Illinois Wesleyan’s shift to this method has the simplified recycling process for
students, faculty and staff because all recyclable materials can be placed in a single
bin, labeled “Single-Stream Container.” Director of Government and Community Relations
and Co-Convener of GREENetwork Carl Teichman said recycling bins are placed next to
trashcans, making the choice of what to do with your garbage simple.
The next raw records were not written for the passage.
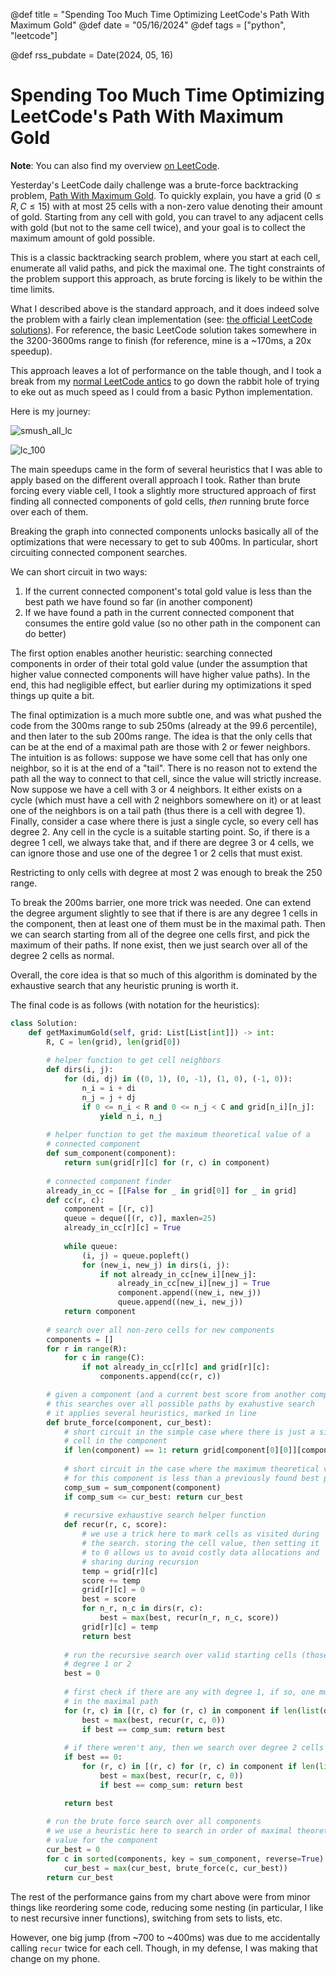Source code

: @def title = "Spending Too Much Time Optimizing LeetCode's Path With Maximum Gold"
@def date = "05/16/2024"
@def tags = ["python", "leetcode"]

@def rss_pubdate = Date(2024, 05, 16)

# Spending Too Much Time Optimizing LeetCode's Path With Maximum Gold

**Note**: You can also find my overview [on LeetCode](https://leetcode.com/problems/path-with-maximum-gold/solutions/5158858/simple-heuristics-get-to-100-sub-200-ms-explanation/).

Yesterday's LeetCode daily challenge was a brute-force backtracking problem, [Path With Maximum Gold](https://leetcode.com/problems/path-with-maximum-gold/). To quickly explain, you have a grid ($0 \le R, C \le 15$​) with at most 25 cells with a non-zero value denoting their amount of gold. Starting from any cell with gold, you can travel to any adjacent cells with gold (but not to the same cell twice), and your goal is to collect the maximum amount of gold possible.

This is a classic backtracking search problem, where you start at each cell, enumerate all valid paths, and pick the maximal one. The tight constraints of the problem support this approach, as brute forcing is likely to be within the time limits.

What I described above is the standard approach, and it does indeed solve the problem with a fairly clean implementation (see: [the official LeetCode solutions](https://leetcode.com/problems/path-with-maximum-gold/solution/)). For reference, the basic LeetCode solution takes somewhere in the 3200-3600ms range to finish (for reference, mine is a ~170ms, a 20x speedup).

This approach leaves a lot of performance on the table though, and I took a break from my [normal LeetCode antics](https://mcognetta.github.io/posts/leetcode-random-seed/) to go down the rabbit hole of trying to eke out as much speed as I could from a basic Python implementation.

Here is my journey:

![smush_all_lc](/assets/leetcode-gold-optimization-post/smush_all_lc.png)

![lc_100](/assets/leetcode-gold-optimization-post/100_percentile_lc.png)

The main speedups came in the form of several heuristics that I was able to apply based on the different overall approach I took. Rather than brute forcing every viable cell, I took a slightly more structured approach of first finding all connected components of gold cells, *then* running brute force over each of them. 

Breaking the graph into connected components unlocks basically all of the optimizations that were necessary to get to sub 400ms. In particular, short circuiting connected component searches.

We can short circuit in two ways:

1. If the current connected component's total gold value is less than the best path we have found so far (in another component)
2. If we have found a path in the current connected component that consumes the entire gold value (so no other path in the component can do better)

The first option enables another heuristic: searching connected components in order of their total gold value (under the assumption that higher value connected components will have higher value paths). In the end, this had negligible effect, but earlier during my optimizations it sped things up quite a bit.

The final optimization is a much more subtle one, and was what pushed the code from the 300ms range to sub 250ms (already at the 99.6 percentile), and then later to the sub 200ms range. The idea is that the only cells that can be at the end of a maximal path are those with 2 or fewer neighbors. The intuition is as follows: suppose we have some cell that has only one neighbor, so it is at the end of a "tail". There is no reason not to extend the path all the way to connect to that cell, since the value will strictly increase. Now suppose we have a cell with 3 or 4 neighbors. It either exists on a cycle (which must have a cell with 2 neighbors somewhere on it) or at least one of the neighbors is on a tail path (thus there is a cell with degree 1). Finally, consider a case where there is just a single cycle, so every cell has degree 2. Any cell in the cycle is a suitable starting point. So, if there is a degree 1 cell, we always take that, and if there are degree 3 or 4 cells, we can ignore those and use one of the degree 1 or 2 cells that must exist.

Restricting to only cells with degree at most 2 was enough to break the 250 range.

To break the 200ms barrier, one more trick was needed. One can extend the degree argument slightly to see that if there is are any degree 1 cells in the component, then at least one of them must be in the maximal path. Then we can search starting from all of the degree one cells first, and pick the maximum of their paths. If none exist, then we just search over all of the degree 2 cells as normal.

Overall, the core idea is that so much of this algorithm is dominated by the exhaustive search that any heuristic pruning is worth it.

The final code is as follows (with notation for the heuristics):

```python 
class Solution:
    def getMaximumGold(self, grid: List[List[int]]) -> int:
        R, C = len(grid), len(grid[0])
		
        # helper function to get cell neighbors
        def dirs(i, j):
            for (di, dj) in ((0, 1), (0, -1), (1, 0), (-1, 0)):
                n_i = i + di
                n_j = j + dj
                if 0 <= n_i < R and 0 <= n_j < C and grid[n_i][n_j]: 
                    yield n_i, n_j
        
        # helper function to get the maximum theoretical value of a
        # connected component
        def sum_component(component):
            return sum(grid[r][c] for (r, c) in component)
        
        # connected component finder
        already_in_cc = [[False for _ in grid[0]] for _ in grid]
        def cc(r, c):
            component = [(r, c)]
            queue = deque([(r, c)], maxlen=25)
            already_in_cc[r][c] = True
            
            while queue:
                (i, j) = queue.popleft()
                for (new_i, new_j) in dirs(i, j):
                    if not already_in_cc[new_i][new_j]:
                        already_in_cc[new_i][new_j] = True
                        component.append((new_i, new_j))
                        queue.append((new_i, new_j))
            return component
        
        # search over all non-zero cells for new components
        components = []
        for r in range(R):
            for c in range(C):
                if not already_in_cc[r][c] and grid[r][c]:
                    components.append(cc(r, c))

        # given a component (and a current best score from another component)
        # this searches over all possible paths by exahustive search
        # it applies several heuristics, marked in line
        def brute_force(component, cur_best):
            # short circuit in the simple case where there is just a single
            # cell in the component
            if len(component) == 1: return grid[component[0][0]][component[0][1]]
 
            # short circuit in the case where the maximum theoretical value
    		# for this component is less than a previously found best path
    		comp_sum = sum_component(component)
            if comp_sum <= cur_best: return cur_best
			
            # recursive exhaustive search helper function
            def recur(r, c, score):
                # we use a trick here to mark cells as visited during
                # the search. storing the cell value, then setting it
                # to 0 allows us to avoid costly data allocations and
                # sharing during recursion
                temp = grid[r][c]
                score += temp
                grid[r][c] = 0
                best = score
                for n_r, n_c in dirs(r, c):
                    best = max(best, recur(n_r, n_c, score))
                grid[r][c] = temp
                return best
            
            # run the recursive search over valid starting cells (those with)
            # degree 1 or 2
            best = 0
            
            # first check if there are any with degree 1, if so, one must appear
            # in the maximal path
            for (r, c) in [(r, c) for (r, c) in component if len(list(dirs(r, c))) == 1]:
                best = max(best, recur(r, c, 0))
                if best == comp_sum: return best
           	
            # if there weren't any, then we search over degree 2 cells as normal
            if best == 0:
                for (r, c) in [(r, c) for (r, c) in component if len(list(dirs(r, c))) == 2]:
                    best = max(best, recur(r, c, 0))
                    if best == comp_sum: return best

            return best
        
        # run the brute force search over all components
        # we use a heuristic here to search in order of maximal theoretical
        # value for the component
        cur_best = 0
        for c in sorted(components, key = sum_component, reverse=True):
            cur_best = max(cur_best, brute_force(c, cur_best))
        return cur_best
```

The rest of the performance gains from my chart above were from minor things like reordering some code, reducing some nesting (in particular, I like to nest recursive inner functions), switching from sets to lists, etc.

However, one big jump (from ~700 to ~400ms) was due to me accidentally calling `recur` twice for each cell. Though, in my defense, I was making that change on my phone.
Proponents of
single-stream recycling believe that it virtually eliminates the anxiety and annoyance
of spending extra time at the recycling bin.
Acceptable materials include plastics (items numbered 1-5, 7, cut-up plastic ring
carriers, plastic cups and containers, such as milk jugs and juice boxes), glass bottles
and jars, aluminum cans and foil, steel cans and paper products (newspapers, paperboard,
cardboard, gift wrap, books, computer paper).
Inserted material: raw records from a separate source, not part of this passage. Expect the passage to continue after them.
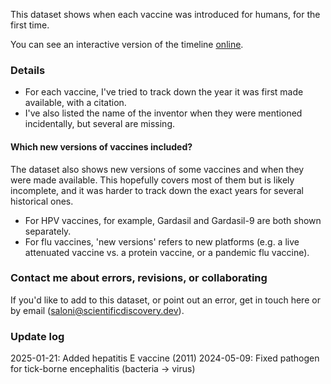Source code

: This dataset shows when each vaccine was introduced for humans, for the first time.

You can see an interactive version of the timeline [online](https://saloni-nd.shinyapps.io/vaccination_timeline/).

### Details

- For each vaccine, I've tried to track down the year it was first made available, with a citation.
- I've also listed the name of the inventor when they were mentioned incidentally, but several are missing.

#### Which new versions of vaccines included?

The dataset also shows new versions of some vaccines and when they were made available.
This hopefully covers most of them but is likely incomplete, and it was harder to track down the exact years for several historical ones.

- For HPV vaccines, for example, Gardasil and Gardasil-9 are both shown separately.
- For flu vaccines, 'new versions' refers to new platforms (e.g. a live attenuated vaccine vs. a protein vaccine, or a pandemic flu vaccine).

### Contact me about errors, revisions, or collaborating

If you'd like to add to this dataset, or point out an error, get in touch here or by email (saloni@scientificdiscovery.dev).

### Update log

2025-01-21: Added hepatitis E vaccine (2011)
2024-05-09: Fixed pathogen for tick-borne encephalitis (bacteria -> virus)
While the single-stream recycling process is simple for users, the materials undergo
many processes once they arrive at a facility. Collection trucks pick up recyclables,
where they are brought to a plant specifically designed for separating commingled
materials. The processes include a sorting area, where non-recyclables are removed,
as well as multiple disc screens, which are large, rotating machines that separate
large and small materials. Each specific recyclable is sorted into an area with similar
matter, where they are eventually compressed and tied together.
“Recycling on our campus started back in the early ‘90s,” said Teichman. Prior to
this fall, Illinois Wesleyan has participated in dual-stream recycling, which requires
all materials to be sorted before collection. Teichman said the implementation of
the new program took place as a result of an alumna’s studies.
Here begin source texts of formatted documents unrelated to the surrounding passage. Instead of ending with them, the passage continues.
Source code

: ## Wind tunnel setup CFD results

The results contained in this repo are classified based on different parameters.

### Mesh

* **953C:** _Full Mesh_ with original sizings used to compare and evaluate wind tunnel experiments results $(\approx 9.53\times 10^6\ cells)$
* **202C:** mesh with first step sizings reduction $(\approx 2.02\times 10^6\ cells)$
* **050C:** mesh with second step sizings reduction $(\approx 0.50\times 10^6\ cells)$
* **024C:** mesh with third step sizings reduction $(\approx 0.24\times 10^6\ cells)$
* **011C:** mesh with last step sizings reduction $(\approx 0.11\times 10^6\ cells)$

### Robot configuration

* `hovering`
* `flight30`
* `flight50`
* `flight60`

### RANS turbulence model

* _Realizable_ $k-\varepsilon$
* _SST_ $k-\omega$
The campus’ plan to execute the conversion was based on an Environmental Studies senior
seminar report prepared by Megan George, Class of 2013. In her study, “Exploring Strategies
for Converting Illinois Wesleyan University from Dual-Stream to Single-Stream Recycling,”
George addressed how an effective enactment of a single-stream recycling program could
lead to more recycling throughout campus and focused on recycling programs as a way
to reduce waste. She determined that “there are a variety of strategies that can be
implemented to increase the rate at which the IWU community recycles.”
Teichman also emphasized the importance of the collaboration with custodial staff
and IWU’s Physical Plant to institute the project.
David Shiers, manager of custodial services at the Physical Plant, explained the impact
the program has had within his department. He said the biggest difference is the use
of one roll-off container. Prior to the implementation of single-stream, the labor
crew would separate recyclables between two roll-offs before sending them off. Shiers
said all materials could now be put into one roll-off, making the job of the labor
crew easier and more efficient.
Illinois Wesleyan’s GREENetwork also played a large part in the process. While no
one was opposed to instituting the change, Teichman said, “We were essentially the
group that helped get it done.” Originally created in 2000 to reduce Illinois Wesleyan’s
environmental footprint, the GREENetwork, formerly the Green Task Force, aims to advance
ecological sustainability, the preservation of earth and its resources. With the institution
of single-stream recycling, the GREENetwork hopes to increase the ecological consciousness
of the campus community.
Teichman said people are “excited about the fact that we’re finally doing this, I
think there’s a sense of that happening on campus right now. Sustainability is part
of IWU’s Mission Statement and I think its one way of demonstrating to the community
and to our student body, faculty and staff that we’re committed.”